Data to examine:
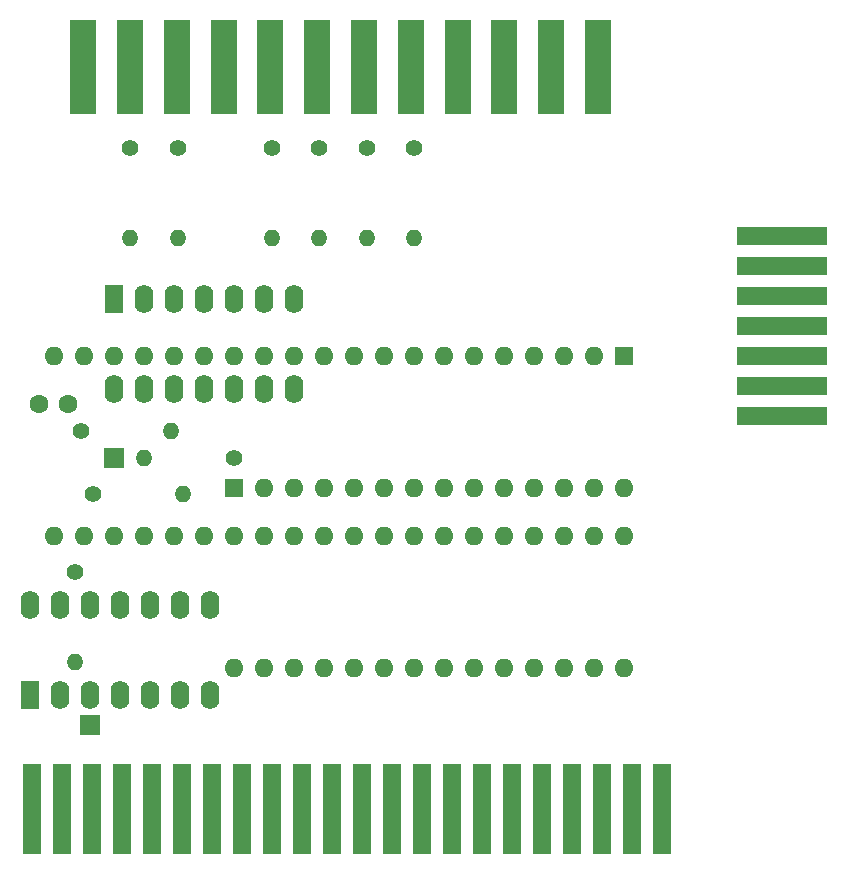
<source format=gbr>
%TF.GenerationSoftware,KiCad,Pcbnew,9.0.0*%
%TF.CreationDate,2025-04-04T09:07:06-04:00*%
%TF.ProjectId,RTC-Link2,5254432d-4c69-46e6-9b32-2e6b69636164,1.1*%
%TF.SameCoordinates,Original*%
%TF.FileFunction,Soldermask,Bot*%
%TF.FilePolarity,Negative*%
%FSLAX46Y46*%
G04 Gerber Fmt 4.6, Leading zero omitted, Abs format (unit mm)*
G04 Created by KiCad (PCBNEW 9.0.0) date 2025-04-04 09:07:06*
%MOMM*%
%LPD*%
G01*
G04 APERTURE LIST*
%ADD10R,1.600000X2.400000*%
%ADD11O,1.600000X2.400000*%
%ADD12C,1.400000*%
%ADD13O,1.400000X1.400000*%
%ADD14R,1.600000X1.600000*%
%ADD15O,1.600000X1.600000*%
%ADD16R,7.620000X1.524000*%
%ADD17R,1.524000X7.620000*%
%ADD18R,2.286000X8.000000*%
%ADD19C,1.600000*%
%ADD20R,1.700000X1.700000*%
G04 APERTURE END LIST*
D10*
%TO.C,U2*%
X125476000Y-103378000D03*
D11*
X128016000Y-103378000D03*
X130556000Y-103378000D03*
X133096000Y-103378000D03*
X135636000Y-103378000D03*
X138176000Y-103378000D03*
X140716000Y-103378000D03*
X140716000Y-95758000D03*
X138176000Y-95758000D03*
X135636000Y-95758000D03*
X133096000Y-95758000D03*
X130556000Y-95758000D03*
X128016000Y-95758000D03*
X125476000Y-95758000D03*
%TD*%
D12*
%TO.C,R2*%
X138000000Y-57000000D03*
D13*
X138000000Y-64620000D03*
%TD*%
D14*
%TO.C,U1*%
X175768000Y-74676000D03*
D15*
X173228000Y-74676000D03*
X170688000Y-74676000D03*
X168148000Y-74676000D03*
X165608000Y-74676000D03*
X163068000Y-74676000D03*
X160528000Y-74676000D03*
X157988000Y-74676000D03*
X155448000Y-74676000D03*
X152908000Y-74676000D03*
X150368000Y-74676000D03*
X147828000Y-74676000D03*
X145288000Y-74676000D03*
X142748000Y-74676000D03*
X140208000Y-74676000D03*
X137668000Y-74676000D03*
X135128000Y-74676000D03*
X132588000Y-74676000D03*
X130048000Y-74676000D03*
X127508000Y-74676000D03*
X127508000Y-89916000D03*
X130048000Y-89916000D03*
X132588000Y-89916000D03*
X135128000Y-89916000D03*
X137668000Y-89916000D03*
X140208000Y-89916000D03*
X142748000Y-89916000D03*
X145288000Y-89916000D03*
X147828000Y-89916000D03*
X150368000Y-89916000D03*
X152908000Y-89916000D03*
X155448000Y-89916000D03*
X157988000Y-89916000D03*
X160528000Y-89916000D03*
X163068000Y-89916000D03*
X165608000Y-89916000D03*
X168148000Y-89916000D03*
X170688000Y-89916000D03*
X173228000Y-89916000D03*
X175768000Y-89916000D03*
%TD*%
D16*
%TO.C,J1*%
X189200000Y-79750000D03*
X189200000Y-77210000D03*
X189200000Y-74670000D03*
X189200000Y-72130000D03*
X189200000Y-69590000D03*
X189200000Y-67050000D03*
X189200000Y-64510000D03*
X189200000Y-79750000D03*
X189200000Y-77210000D03*
X189200000Y-74670000D03*
X189200000Y-72130000D03*
X189200000Y-69590000D03*
X189200000Y-67050000D03*
X189200000Y-64510000D03*
%TD*%
D17*
%TO.C,P1*%
X125660000Y-113000000D03*
X128200000Y-113000000D03*
X130740000Y-113000000D03*
X133280000Y-113000000D03*
X135820000Y-113000000D03*
X138360000Y-113000000D03*
X140900000Y-113000000D03*
X143440000Y-113000000D03*
X145980000Y-113000000D03*
X148520000Y-113000000D03*
X151060000Y-113000000D03*
X153600000Y-113000000D03*
X156140000Y-113000000D03*
X158680000Y-113000000D03*
X161220000Y-113000000D03*
X163760000Y-113000000D03*
X166300000Y-113000000D03*
X168840000Y-113000000D03*
X171380000Y-113000000D03*
X173920000Y-113000000D03*
X176460000Y-113000000D03*
X179000000Y-113000000D03*
X125660000Y-113000000D03*
X128200000Y-113000000D03*
X130740000Y-113000000D03*
X133280000Y-113000000D03*
X135820000Y-113000000D03*
X138360000Y-113000000D03*
X140900000Y-113000000D03*
X143440000Y-113000000D03*
X145980000Y-113000000D03*
X148520000Y-113000000D03*
X151060000Y-113000000D03*
X153600000Y-113000000D03*
X156140000Y-113000000D03*
X158680000Y-113000000D03*
X161220000Y-113000000D03*
X163760000Y-113000000D03*
X166300000Y-113000000D03*
X168840000Y-113000000D03*
X171380000Y-113000000D03*
X173920000Y-113000000D03*
X176460000Y-113000000D03*
X179000000Y-113000000D03*
%TD*%
D12*
%TO.C,R6*%
X158000000Y-57000000D03*
D13*
X158000000Y-64620000D03*
%TD*%
D12*
%TO.C,R3*%
X146000000Y-57000000D03*
D13*
X146000000Y-64620000D03*
%TD*%
D12*
%TO.C,R4*%
X150000000Y-57000000D03*
D13*
X150000000Y-64620000D03*
%TD*%
D18*
%TO.C,CN1*%
X173585000Y-50200000D03*
X169625000Y-50200000D03*
X165665000Y-50200000D03*
X161705000Y-50200000D03*
X157745000Y-50200000D03*
X153785000Y-50200000D03*
X149825000Y-50200000D03*
X145865000Y-50200000D03*
X141905000Y-50200000D03*
X137945000Y-50200000D03*
X133985000Y-50200000D03*
X130025000Y-50200000D03*
%TD*%
D12*
%TO.C,R5*%
X154000000Y-57000000D03*
D13*
X154000000Y-64620000D03*
%TD*%
D12*
%TO.C,R1*%
X134000000Y-57000000D03*
D13*
X134000000Y-64620000D03*
%TD*%
D12*
%TO.C,R10*%
X129286000Y-92964000D03*
D13*
X129286000Y-100584000D03*
%TD*%
D14*
%TO.C,U4*%
X142748000Y-85852000D03*
D15*
X145288000Y-85852000D03*
X147828000Y-85852000D03*
X150368000Y-85852000D03*
X152908000Y-85852000D03*
X155448000Y-85852000D03*
X157988000Y-85852000D03*
X160528000Y-85852000D03*
X163068000Y-85852000D03*
X165608000Y-85852000D03*
X168148000Y-85852000D03*
X170688000Y-85852000D03*
X173228000Y-85852000D03*
X175768000Y-85852000D03*
X175768000Y-101092000D03*
X173228000Y-101092000D03*
X170688000Y-101092000D03*
X168148000Y-101092000D03*
X165608000Y-101092000D03*
X163068000Y-101092000D03*
X160528000Y-101092000D03*
X157988000Y-101092000D03*
X155448000Y-101092000D03*
X152908000Y-101092000D03*
X150368000Y-101092000D03*
X147828000Y-101092000D03*
X145288000Y-101092000D03*
X142748000Y-101092000D03*
%TD*%
D19*
%TO.C,C1*%
X128738000Y-78740000D03*
X126238000Y-78740000D03*
%TD*%
D20*
%TO.C,J3*%
X132588000Y-83312000D03*
%TD*%
D12*
%TO.C,R7*%
X129794000Y-81026000D03*
D13*
X137414000Y-81026000D03*
%TD*%
D20*
%TO.C,J2*%
X130556000Y-105918000D03*
%TD*%
D12*
%TO.C,R9*%
X130810000Y-86360000D03*
D13*
X138430000Y-86360000D03*
%TD*%
D12*
%TO.C,R8*%
X142748000Y-83312000D03*
D13*
X135128000Y-83312000D03*
%TD*%
D10*
%TO.C,U3*%
X132588000Y-69850000D03*
D11*
X135128000Y-69850000D03*
X137668000Y-69850000D03*
X140208000Y-69850000D03*
X142748000Y-69850000D03*
X145288000Y-69850000D03*
X147828000Y-69850000D03*
X147828000Y-77470000D03*
X145288000Y-77470000D03*
X142748000Y-77470000D03*
X140208000Y-77470000D03*
X137668000Y-77470000D03*
X135128000Y-77470000D03*
X132588000Y-77470000D03*
%TD*%
M02*

</source>
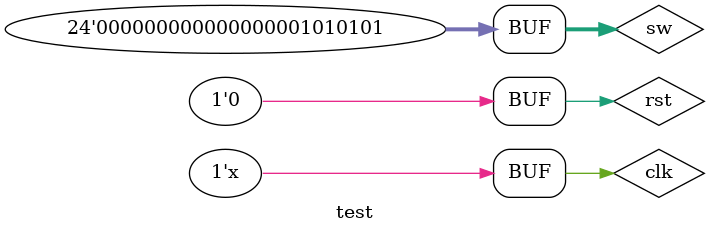
<source format=v>
`timescale 1ns / 1ps


module test();
reg clk = 1'b0, rst = 1'b0; 
reg [23:0] sw = 22'b1010101;
wire [23:0] led;
wire [31:0] ins;
wire tclk;
wire [31:0] test;
initial #100 rst = 1'b1;
initial #120 rst = 1'b0;
always #5 clk = ~clk;

TopCpu cpu(clk, rst, sw, led);
endmodule

</source>
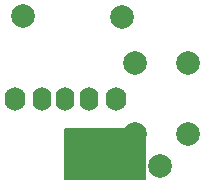
<source format=gbr>
%TF.GenerationSoftware,KiCad,Pcbnew,(7.0.0)*%
%TF.CreationDate,2023-03-08T18:54:54-06:00*%
%TF.ProjectId,Button Board,42757474-6f6e-4204-926f-6172642e6b69,rev?*%
%TF.SameCoordinates,Original*%
%TF.FileFunction,Copper,L1,Top*%
%TF.FilePolarity,Positive*%
%FSLAX46Y46*%
G04 Gerber Fmt 4.6, Leading zero omitted, Abs format (unit mm)*
G04 Created by KiCad (PCBNEW (7.0.0)) date 2023-03-08 18:54:54*
%MOMM*%
%LPD*%
G01*
G04 APERTURE LIST*
%TA.AperFunction,EtchedComponent*%
%ADD10C,0.200000*%
%TD*%
%TA.AperFunction,ComponentPad*%
%ADD11C,2.000000*%
%TD*%
%TA.AperFunction,ComponentPad*%
%ADD12O,1.600000X2.000000*%
%TD*%
%TA.AperFunction,ComponentPad*%
%ADD13O,1.750000X2.000000*%
%TD*%
%TA.AperFunction,ComponentPad*%
%ADD14R,6.000000X3.500000*%
%TD*%
G04 APERTURE END LIST*
D10*
%TO.C,J4*%
X145911000Y-105249000D02*
X152661000Y-105249000D01*
X152661000Y-105249000D02*
X152661000Y-109499000D01*
X152661000Y-109499000D02*
X145911000Y-109499000D01*
X145911000Y-109499000D02*
X145911000Y-105249000D01*
G36*
X145911000Y-105249000D02*
G01*
X152661000Y-105249000D01*
X152661000Y-109499000D01*
X145911000Y-109499000D01*
X145911000Y-105249000D01*
G37*
%TD*%
D11*
%TO.P,J3,1,Pin_1*%
%TO.N,Net-(J3-Pin_1)*%
X153919000Y-108389000D03*
%TD*%
%TO.P,J2,1,Pin_1*%
%TO.N,Net-(J2-Pin_1)*%
X150743000Y-95767000D03*
%TD*%
%TO.P,SW2,1,1*%
%TO.N,Net-(J3-Pin_1)*%
X151831000Y-99671000D03*
%TO.P,SW2,2,2*%
%TO.N,Net-(SW2-Pad2)*%
X156331000Y-99671000D03*
%TO.P,SW2,3,3*%
%TO.N,Net-(J3-Pin_1)*%
X151831000Y-105671000D03*
%TO.P,SW2,4,4*%
%TO.N,Net-(SW2-Pad2)*%
X156331000Y-105671000D03*
%TD*%
%TO.P,J1,1,Pin_1*%
%TO.N,Net-(J1-Pin_1)*%
X142365000Y-95652000D03*
%TD*%
D12*
%TO.P,SW1,1,A*%
%TO.N,Net-(J1-Pin_1)*%
X143916999Y-102651999D03*
%TO.P,SW1,2,B*%
%TO.N,Net-(J3-Pin_1)*%
X145916999Y-102651999D03*
%TO.P,SW1,3,C*%
%TO.N,Net-(J2-Pin_1)*%
X147916999Y-102651999D03*
D13*
%TO.P,SW1,4,GND*%
%TO.N,unconnected-(SW1A-GND-Pad4)*%
X141666999Y-102651999D03*
%TO.P,SW1,5,GND*%
%TO.N,unconnected-(SW1A-GND-Pad5)*%
X150166999Y-102651999D03*
%TD*%
D14*
%TO.P,J4,1,Pin_1*%
%TO.N,Net-(J3-Pin_1)*%
X148810999Y-107154999D03*
%TD*%
M02*

</source>
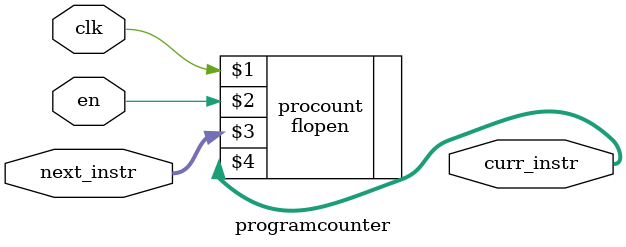
<source format=sv>
module programcounter(input logic clk,
							 input logic en,
							 input logic [15:0]next_instr,
							 output logic [15:0]curr_instr);
							 
	flopen procount(clk, en, next_instr, curr_instr);
endmodule
	
</source>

What you have to do: Which lines of the entries above contain the word "GenerationSoftware"? Copy each of them.

Task result:
%TF.GenerationSoftware,KiCad,Pcbnew,9.0.0*%
%TF.GenerationSoftware,KiCad,Pcbnew,(7.0.0)*%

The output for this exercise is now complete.